A set of experiments was completed that clearly shows that drilling muds can cause large irreversible damage to fractures and dramatically reduce the productivity of wells producing from a natural fracture network. The use of sized fibers as an additive to drilling muds can significantly reduce both the depth and extent of formation damage. Granular additives (such as CaCO3) are much less effective. The use of acid soluble fibers is, therefore, recommended for reducing formation damage in fractured reservoirs.

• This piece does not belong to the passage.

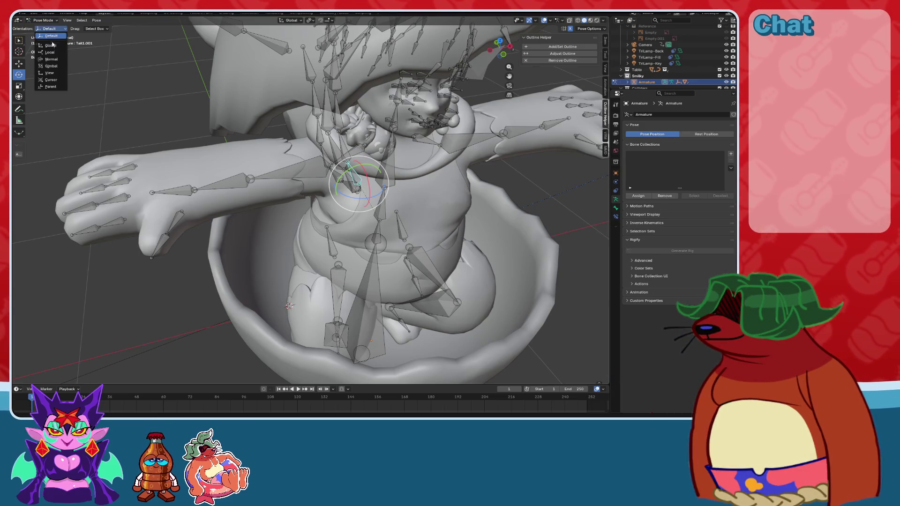
{"action": "middle_click_drag", "start_coordinate": [56, 65], "coordinate": [290, 172]}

Production in many of the world's most prolific reservoirs comes almost entirely from systems of fractures in the producing pay that intersect the wellbore These fractures provide excellent permeability for oil and gas to flow into the wellbore even when the matrix permeability is very small. It has been observed in many instances that significant decreases in productivity are obtained when drilling through these producing intervals with water or oil-based muds. These declines are sometimes noted even in situations where drilling is performed underbalanced It is surprising, therefore, that there is very little work reported in the literature investigating formation damage in such fractured reservoirs.

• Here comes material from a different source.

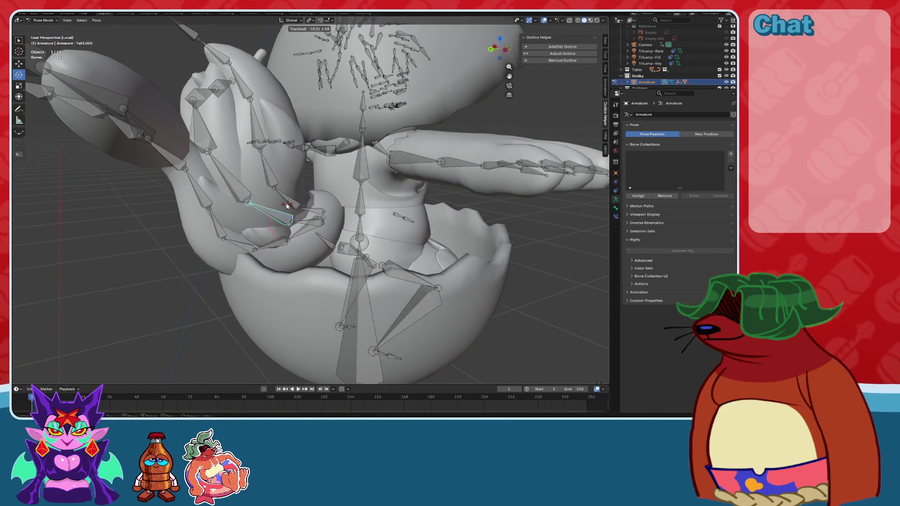
{"action": "middle_click_drag", "start_coordinate": [258, 210], "coordinate": [345, 206]}
Select Tail1.001 and the next tail bone and rotate them 17.4° around Z.
{"action": "left_click", "coordinate": [334, 212]}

In this report, the extent and depth of formation damage induced by mud solids as they invade the fracture is discussed. Two types of bridging additives were studied:

  1. long, slender fibers and

  2. granular additives; and the bridging mechanism was investigated.

A great deal of work has been done on lost circulation additives for drilling muds that are used to prevent large scale losses of mud to the formation. Lost circulation problems become particularly acute when drilling through naturally fractured zones and through zones in which fracturing can easily be induced if the mud pressure exceeds the minimum horizontal stress.

Lost circulation materials (LCMs) are usually designed to accomplish two goals:

  1. to bridge across the face of fractures or vugs that already exist and

  2. to prevent the growth of any fractures that may be induced during drilling.

This strategy has led to the development of a whole range of additives that seem to work under some conditions but not in others. There are some general rules of thumb that seem to apply to lost circulation problems:

  1. Oil-based muds are more prone to lost circulation problems than water-based muds.

  2. The size distribution, concentration, shape and method of application of the fluid loss additive is crucial to the success of a treatment.

    Past data suggests that muds that form mechanically strong filter cakes across the face of a fracture tend to minimize lost circulation problems. In addition, if induced fracturing is a major mechanism for lost circulation, then lost circulation materials that cause effective tip screen outs to prevent fracture growth may be used.